A man by the name of “Jack” wanted to cancel his DSL service. Jack had been experiencing various outages of his internet service for a month, so he decided that enough was enough. Jack had his own modem, meaning he was not in a contract with AT&T. However, when he called to cancel his account, he was told by the customer service representative that he was, in fact, in a contract and would have to pay an early termination fee. Jack knew the rules, so he did as most of us would and requested to speak to a supervisor. The rep told Jack that a supervisor would call him later.
The supervisor never called, so Jack decided to call back. This time, he spoke with a different customer service representative who, in Jack’s own words, was “…simply, night-and-day from the first CSR.” Not only did he not have to argue with this rep, he didn’t have to pay an early termination fee, and was even reimbursed for the month of outages, which Jack did not specifically request. Jack was even quoted as saying “Needless to say, it is CSRs like that that earn my loyalty.”
Granted, Jack was already going to cancel, so I highly doubt Jack might be returning as a customer in the near future. However, this second customer service rep has most-likely kept the door open for AT&T to regain Jack as a customer in the long run. This rep also knew that this wasn’t about following blindly following a procedure. It was about what was best for the customer (and also doing what was right).
Humans make mistakes. Therefore, businesses make mistakes. Even businesses which are known for stellar customer service have their mix-ups from time-to-time. I remember an issue I had from ordering something from Amazon.com. I accidentally ordered the wrong item (a simple mistake, but my own fault, nonetheless), so I called them and spoke to a wonderful rep who had me off the phone in 5 minutes with my issue resolved.
Instead of being blamed for my own mistake, I didn’t have to pay anything extra, and Amazon picked up the costs to fix my problem. I also didn’t have to go through some long process of being interrogated, signing an encyclopedia-sized deck of forms, or waiting 4-6 weeks while they processed the exchange. The process was so simple, that there really wasn’t a “process.” That interaction built my trust with Amazon, and created an extremely loyal customer.

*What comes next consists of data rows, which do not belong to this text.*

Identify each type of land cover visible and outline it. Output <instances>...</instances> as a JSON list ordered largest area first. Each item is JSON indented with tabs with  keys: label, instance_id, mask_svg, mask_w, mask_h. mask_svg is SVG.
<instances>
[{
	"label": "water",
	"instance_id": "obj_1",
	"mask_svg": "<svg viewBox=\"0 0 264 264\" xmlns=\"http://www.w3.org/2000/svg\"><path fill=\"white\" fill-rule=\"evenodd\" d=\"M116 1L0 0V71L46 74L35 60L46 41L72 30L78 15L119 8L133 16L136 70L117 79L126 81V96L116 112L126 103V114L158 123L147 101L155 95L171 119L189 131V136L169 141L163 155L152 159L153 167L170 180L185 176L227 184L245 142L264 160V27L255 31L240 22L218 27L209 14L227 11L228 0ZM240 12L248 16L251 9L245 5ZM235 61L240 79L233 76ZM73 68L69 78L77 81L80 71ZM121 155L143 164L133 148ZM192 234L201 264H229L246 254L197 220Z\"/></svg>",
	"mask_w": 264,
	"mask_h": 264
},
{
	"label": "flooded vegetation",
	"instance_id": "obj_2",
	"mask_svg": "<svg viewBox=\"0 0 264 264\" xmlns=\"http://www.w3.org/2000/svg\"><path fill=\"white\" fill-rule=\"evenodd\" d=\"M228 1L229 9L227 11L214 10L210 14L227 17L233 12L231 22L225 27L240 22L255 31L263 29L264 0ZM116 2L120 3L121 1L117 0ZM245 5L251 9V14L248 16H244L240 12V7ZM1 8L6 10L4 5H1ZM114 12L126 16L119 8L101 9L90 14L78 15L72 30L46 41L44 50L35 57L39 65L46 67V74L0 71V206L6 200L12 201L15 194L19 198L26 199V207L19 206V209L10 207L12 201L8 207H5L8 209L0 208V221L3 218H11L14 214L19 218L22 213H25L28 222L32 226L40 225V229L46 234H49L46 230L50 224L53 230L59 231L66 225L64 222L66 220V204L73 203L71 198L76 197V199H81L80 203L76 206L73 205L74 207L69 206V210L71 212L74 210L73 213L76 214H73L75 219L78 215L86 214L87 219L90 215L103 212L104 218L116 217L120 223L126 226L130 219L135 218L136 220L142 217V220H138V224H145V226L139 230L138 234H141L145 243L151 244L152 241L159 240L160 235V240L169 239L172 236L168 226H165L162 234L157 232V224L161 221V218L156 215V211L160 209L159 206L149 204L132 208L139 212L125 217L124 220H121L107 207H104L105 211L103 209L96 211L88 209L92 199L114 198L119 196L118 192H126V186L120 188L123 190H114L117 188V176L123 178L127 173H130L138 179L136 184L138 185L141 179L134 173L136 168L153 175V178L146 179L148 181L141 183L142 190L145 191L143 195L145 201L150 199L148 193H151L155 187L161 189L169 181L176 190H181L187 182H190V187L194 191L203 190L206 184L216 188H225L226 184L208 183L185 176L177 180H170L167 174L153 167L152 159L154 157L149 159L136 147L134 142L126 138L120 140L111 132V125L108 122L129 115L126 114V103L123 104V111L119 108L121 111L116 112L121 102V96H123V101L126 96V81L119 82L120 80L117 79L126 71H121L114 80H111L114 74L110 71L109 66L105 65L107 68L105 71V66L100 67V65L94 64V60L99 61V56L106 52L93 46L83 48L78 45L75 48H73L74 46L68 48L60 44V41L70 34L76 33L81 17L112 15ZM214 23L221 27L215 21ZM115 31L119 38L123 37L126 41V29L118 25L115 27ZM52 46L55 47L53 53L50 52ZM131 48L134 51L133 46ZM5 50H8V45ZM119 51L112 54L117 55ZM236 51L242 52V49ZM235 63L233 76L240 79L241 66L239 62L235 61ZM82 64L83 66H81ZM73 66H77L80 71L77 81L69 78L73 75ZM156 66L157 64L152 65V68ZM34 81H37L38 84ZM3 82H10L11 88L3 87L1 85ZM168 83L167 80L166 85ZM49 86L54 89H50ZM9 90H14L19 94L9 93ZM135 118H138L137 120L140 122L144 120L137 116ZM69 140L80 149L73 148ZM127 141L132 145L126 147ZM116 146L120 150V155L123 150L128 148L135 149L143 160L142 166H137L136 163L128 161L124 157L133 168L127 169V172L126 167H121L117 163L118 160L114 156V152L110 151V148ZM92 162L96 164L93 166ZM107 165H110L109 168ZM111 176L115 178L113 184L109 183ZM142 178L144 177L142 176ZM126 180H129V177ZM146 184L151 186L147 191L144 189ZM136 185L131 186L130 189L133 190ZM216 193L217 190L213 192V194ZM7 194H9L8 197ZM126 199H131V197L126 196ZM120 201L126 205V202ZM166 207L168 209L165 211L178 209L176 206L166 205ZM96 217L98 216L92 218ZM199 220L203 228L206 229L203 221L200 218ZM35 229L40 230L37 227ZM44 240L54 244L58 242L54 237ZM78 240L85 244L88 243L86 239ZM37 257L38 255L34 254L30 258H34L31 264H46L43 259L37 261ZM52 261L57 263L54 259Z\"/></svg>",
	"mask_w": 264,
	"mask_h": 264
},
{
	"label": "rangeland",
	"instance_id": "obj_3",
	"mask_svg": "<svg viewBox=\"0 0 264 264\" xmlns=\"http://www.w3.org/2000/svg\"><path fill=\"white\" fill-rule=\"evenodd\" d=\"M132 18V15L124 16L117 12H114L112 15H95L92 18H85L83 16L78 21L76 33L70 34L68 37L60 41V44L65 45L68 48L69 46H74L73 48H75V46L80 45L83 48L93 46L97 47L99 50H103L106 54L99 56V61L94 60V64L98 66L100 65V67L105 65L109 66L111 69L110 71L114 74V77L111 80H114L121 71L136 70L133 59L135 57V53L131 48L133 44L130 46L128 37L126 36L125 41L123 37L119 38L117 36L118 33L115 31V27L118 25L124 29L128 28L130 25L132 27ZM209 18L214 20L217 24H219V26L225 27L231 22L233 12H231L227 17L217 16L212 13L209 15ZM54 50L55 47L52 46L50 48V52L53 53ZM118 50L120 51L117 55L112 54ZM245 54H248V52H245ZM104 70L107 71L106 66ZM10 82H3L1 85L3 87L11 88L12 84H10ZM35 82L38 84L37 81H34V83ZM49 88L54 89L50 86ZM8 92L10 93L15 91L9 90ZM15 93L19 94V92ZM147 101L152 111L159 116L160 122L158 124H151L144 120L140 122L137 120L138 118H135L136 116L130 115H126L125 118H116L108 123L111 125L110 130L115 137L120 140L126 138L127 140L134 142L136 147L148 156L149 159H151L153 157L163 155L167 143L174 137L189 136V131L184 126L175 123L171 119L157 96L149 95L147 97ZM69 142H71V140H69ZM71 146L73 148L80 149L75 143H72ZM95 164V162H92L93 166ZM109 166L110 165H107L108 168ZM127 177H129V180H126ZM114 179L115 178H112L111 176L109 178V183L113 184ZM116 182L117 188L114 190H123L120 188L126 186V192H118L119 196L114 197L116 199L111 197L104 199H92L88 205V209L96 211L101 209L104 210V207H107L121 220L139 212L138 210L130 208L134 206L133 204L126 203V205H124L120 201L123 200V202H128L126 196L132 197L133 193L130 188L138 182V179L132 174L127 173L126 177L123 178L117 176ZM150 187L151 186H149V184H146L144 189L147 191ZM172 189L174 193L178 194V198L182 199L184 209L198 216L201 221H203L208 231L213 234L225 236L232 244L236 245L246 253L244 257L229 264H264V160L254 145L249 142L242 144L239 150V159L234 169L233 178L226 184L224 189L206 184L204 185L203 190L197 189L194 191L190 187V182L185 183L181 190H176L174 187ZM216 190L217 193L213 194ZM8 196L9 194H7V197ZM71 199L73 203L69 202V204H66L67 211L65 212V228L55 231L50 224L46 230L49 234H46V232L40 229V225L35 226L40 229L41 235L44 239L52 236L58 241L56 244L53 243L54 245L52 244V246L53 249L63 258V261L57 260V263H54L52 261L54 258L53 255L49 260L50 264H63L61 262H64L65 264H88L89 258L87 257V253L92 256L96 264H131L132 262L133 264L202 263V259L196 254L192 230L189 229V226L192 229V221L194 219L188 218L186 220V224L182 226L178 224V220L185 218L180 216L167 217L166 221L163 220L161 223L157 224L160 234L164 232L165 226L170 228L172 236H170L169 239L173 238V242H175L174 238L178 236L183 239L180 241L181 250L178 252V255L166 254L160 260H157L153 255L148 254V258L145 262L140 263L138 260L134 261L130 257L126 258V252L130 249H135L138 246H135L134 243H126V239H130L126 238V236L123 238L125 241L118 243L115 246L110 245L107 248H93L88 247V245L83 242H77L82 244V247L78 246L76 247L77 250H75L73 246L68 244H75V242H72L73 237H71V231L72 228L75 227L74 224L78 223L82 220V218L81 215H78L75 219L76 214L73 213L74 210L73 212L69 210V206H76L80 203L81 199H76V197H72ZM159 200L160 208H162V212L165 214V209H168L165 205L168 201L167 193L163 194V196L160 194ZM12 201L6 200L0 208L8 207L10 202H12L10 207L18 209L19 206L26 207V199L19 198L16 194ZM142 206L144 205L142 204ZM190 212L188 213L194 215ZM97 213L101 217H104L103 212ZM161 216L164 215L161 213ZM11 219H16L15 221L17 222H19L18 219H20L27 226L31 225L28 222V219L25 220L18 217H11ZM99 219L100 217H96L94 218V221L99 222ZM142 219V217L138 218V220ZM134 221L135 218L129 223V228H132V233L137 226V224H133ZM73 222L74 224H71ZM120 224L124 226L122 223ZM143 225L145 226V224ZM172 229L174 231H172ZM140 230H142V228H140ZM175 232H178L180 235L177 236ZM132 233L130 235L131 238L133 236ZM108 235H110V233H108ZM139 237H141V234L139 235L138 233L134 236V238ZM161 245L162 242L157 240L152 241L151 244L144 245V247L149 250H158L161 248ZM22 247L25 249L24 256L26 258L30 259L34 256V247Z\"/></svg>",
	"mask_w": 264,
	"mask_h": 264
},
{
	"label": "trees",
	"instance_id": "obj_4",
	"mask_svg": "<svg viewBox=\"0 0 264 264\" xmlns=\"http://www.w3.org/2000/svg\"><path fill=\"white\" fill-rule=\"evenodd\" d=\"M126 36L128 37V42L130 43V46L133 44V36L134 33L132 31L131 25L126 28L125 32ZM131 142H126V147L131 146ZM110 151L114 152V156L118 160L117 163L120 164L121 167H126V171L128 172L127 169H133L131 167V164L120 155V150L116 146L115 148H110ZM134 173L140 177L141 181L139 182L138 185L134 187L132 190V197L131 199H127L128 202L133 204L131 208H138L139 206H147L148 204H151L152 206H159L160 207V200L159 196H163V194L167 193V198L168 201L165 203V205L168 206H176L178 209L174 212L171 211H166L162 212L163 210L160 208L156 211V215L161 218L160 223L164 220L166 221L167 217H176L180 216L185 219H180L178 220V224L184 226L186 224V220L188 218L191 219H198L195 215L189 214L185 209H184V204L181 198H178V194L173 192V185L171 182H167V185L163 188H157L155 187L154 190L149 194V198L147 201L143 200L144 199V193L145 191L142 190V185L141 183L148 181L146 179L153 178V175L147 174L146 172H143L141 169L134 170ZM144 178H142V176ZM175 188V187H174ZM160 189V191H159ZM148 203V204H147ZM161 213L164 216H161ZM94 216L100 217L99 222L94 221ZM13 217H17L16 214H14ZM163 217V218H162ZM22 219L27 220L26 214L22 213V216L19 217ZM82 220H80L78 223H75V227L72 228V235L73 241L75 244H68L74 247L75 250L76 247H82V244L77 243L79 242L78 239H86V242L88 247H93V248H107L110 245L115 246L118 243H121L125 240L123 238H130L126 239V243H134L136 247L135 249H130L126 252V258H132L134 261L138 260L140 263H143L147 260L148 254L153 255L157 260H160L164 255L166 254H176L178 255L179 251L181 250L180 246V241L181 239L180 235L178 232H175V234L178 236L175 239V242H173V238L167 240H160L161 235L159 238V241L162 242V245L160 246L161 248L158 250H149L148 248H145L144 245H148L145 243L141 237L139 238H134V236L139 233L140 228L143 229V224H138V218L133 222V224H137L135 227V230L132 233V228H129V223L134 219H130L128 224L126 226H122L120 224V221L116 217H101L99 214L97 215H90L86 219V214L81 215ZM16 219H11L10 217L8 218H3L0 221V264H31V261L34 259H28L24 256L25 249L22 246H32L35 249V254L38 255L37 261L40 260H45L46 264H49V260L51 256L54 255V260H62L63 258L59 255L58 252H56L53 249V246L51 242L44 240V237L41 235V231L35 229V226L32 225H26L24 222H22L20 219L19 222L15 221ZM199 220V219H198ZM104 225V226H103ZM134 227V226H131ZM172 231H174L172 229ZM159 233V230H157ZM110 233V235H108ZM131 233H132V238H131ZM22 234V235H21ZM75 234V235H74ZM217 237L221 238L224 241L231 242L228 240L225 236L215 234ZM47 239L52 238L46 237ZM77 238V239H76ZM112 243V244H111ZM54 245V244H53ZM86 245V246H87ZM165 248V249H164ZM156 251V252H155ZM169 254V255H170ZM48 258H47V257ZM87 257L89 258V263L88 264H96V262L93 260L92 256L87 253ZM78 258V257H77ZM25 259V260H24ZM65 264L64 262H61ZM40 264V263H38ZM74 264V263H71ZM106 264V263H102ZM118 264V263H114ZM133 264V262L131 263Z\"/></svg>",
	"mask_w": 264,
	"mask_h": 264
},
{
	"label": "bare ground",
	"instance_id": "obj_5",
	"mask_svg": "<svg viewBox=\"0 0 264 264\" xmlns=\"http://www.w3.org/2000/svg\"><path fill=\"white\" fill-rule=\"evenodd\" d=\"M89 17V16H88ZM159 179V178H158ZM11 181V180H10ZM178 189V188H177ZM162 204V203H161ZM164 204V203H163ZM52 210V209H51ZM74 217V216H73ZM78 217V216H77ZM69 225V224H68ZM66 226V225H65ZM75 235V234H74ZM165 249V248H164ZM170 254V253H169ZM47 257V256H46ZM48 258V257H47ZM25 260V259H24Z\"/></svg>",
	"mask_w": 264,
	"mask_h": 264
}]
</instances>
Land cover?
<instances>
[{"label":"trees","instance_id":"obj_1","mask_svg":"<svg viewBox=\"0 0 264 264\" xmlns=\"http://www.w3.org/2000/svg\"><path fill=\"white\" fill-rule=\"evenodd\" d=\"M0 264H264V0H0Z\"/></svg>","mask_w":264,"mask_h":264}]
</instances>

Businesses need to stop looking at the short-term profits, and start looking at what’s going to build their loyalty and brand over the long run. Leaders need to make sure their employees are empowered to make the right decisions by asking “What is going to satisfy this customer the most so that our competitors can’t steal them away from us?” instead of saying “It doesn’t matter what the customer’s situation is because I have to follow all situations this way 100% of the time.” Let your employees be free-thinkers, and not mindless drones. Both your customers and your employees will appreciate you for it.